▶ **What is expected**:
Please decide whether each statement below agrees with the essay, answering yes or no and quoting the essay's deciding words. (a) Floods in Pakistan affected 33 million. (b) The Thwaites and Pine Island glaciers are melting at their fastest rate in 5,000 years. (c) Antonio Guterres opened the recent climate summit in Egypt.

▶ **Page excerpt**:
────────────────────

EARTHCENTRIC VISTAS: THE FUTURE POET

Walt Whitman illustration used for the first edition of Leaves of Grass.

 

A few weeks ago, as I wrote in the Tending A Difficult Garden challenge, something leapt hard when I read something musician Brian Eno said in an interview about our the horizon which looms ahead:

I can’t conceive of a future where there isn’t a threat. I think we’re in for a hard ride for maybe half a century. Then it will either be the end of civilization or a reborn humanity with a different set of ideas about who we are and where we belong and how we must relate to things in order to survive.

What he said defined a border around the near future I’ve been unable or unwilling to see — 50 years or so of incredibly difficult in a world changing too fast to properly notice much less aptly address by the 3 million years of human evolution. that lead up to  150 years of fossil fuel dependence.

Is it truly too difficult to imagine, as if some black impenetrability has become the walled garden of all we fear will happen next?

Is it that much like death?

Or do we just lack the poetry for seeing through it?

First, the threat — dark, impending, certain. It’s like a slow-motion car accident where you see fate arriving at an instant expanding with immense slowness. It’s not easy living in a modernity that has invoked geologic timescales with massive hammers of manic consumption. (We used to call it the Anthropocene two or three heartbeats ago, about the time that climate change denial became the pathology of privilege.)

Tipping points burst across the globe. Regarding the collapse of biodiversity, a recent study found that vertebrate populations tracked since 1970 have declined, on average, more than two thirds. This past year, heatwaves destroyed crops and dried rivers from China to Europe, and drought has brought millions close to starvation in the Horn of Africa. Floods in Pakistan affected 33 million. The Thwaites and Pine Island glaciers in Antarctica are melting at their fastest rate in 5,500 years, and the melting ice could lead to more than 11 feet of sea level rise over the next several hundred years.

When UN chief Antonio Guterres opened the recent climate summit in Egypt, he told world leaders that humanity faces a stark choice between working together against global warming or “collective suicide.” The latest IPCC report on climate impacts was dubbed an “atlas of human suffering.” These in a world which has warmed from 1.1C from the 1950 baseline to 1.2C in the past 10 years. (Few now believe the world will be able to stop global warming at 1.5C)

────────────────────

[Data entries]
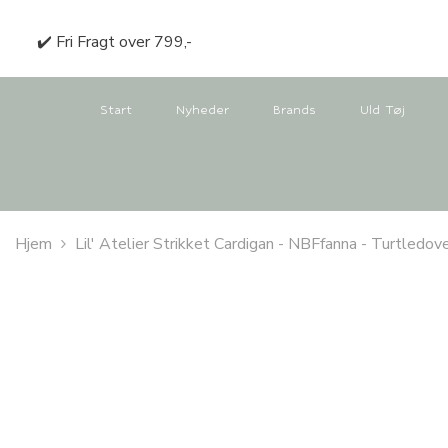
GÅ TIL INDHOLD
✔️ Fri Fragt over 799,-
Start
Nyheder
Brands
Uld Tøj
Hjem
Lil' Atelier Strikket Cardigan - NBFfanna - Turtledov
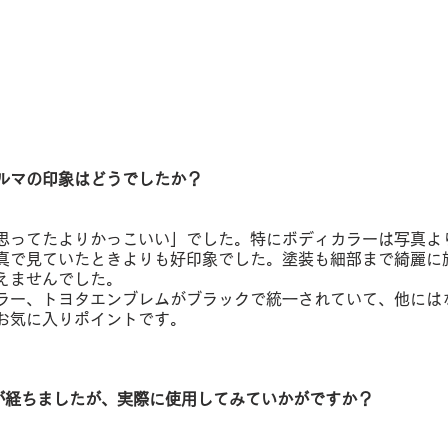
ルマの印象はどうでしたか？
思ってたよりかっこいい」でした。特にボディカラーは写真よ
真で見ていたときよりも好印象でした。塗装も細部まで綺麗に
えませんでした。
ラー、トヨタエンブレムがブラックで統一されていて、他には
お気に入りポイントです。
が経ちましたが、実際に使用してみていかがですか？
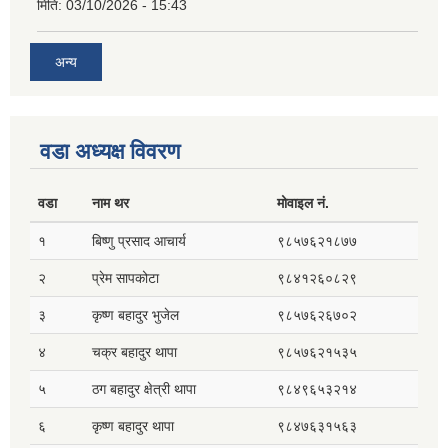
मिति:
03/10/2026 - 15:43
अन्य
वडा अध्यक्ष विवरण
वडा
नाम थर
मोवाइल नं.
१
बिष्णु प्रसाद आचार्य
९८५७६२१८७७
२
प्रेम सापकोटा
९८४१२६०८२९
३
कृष्ण बहादुर भुजेल
९८५७६२६७०२
४
चक्र बहादुर थापा
९८५७६२१५३५
५
ठग बहादुर क्षेत्री थापा
९८४९६५३२१४
६
कृष्ण बहादुर थापा
९८४७६३१५६३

────────────────────

▶ **Answer section**:
(a) Yes: "Floods in Pakistan affected 33 million."
(b) No: "The Thwaites and Pine Island glaciers in Antarctica are melting at their fastest rate in 5,500 years"
(c) Yes: "When UN chief Antonio Guterres opened the recent climate summit in Egypt"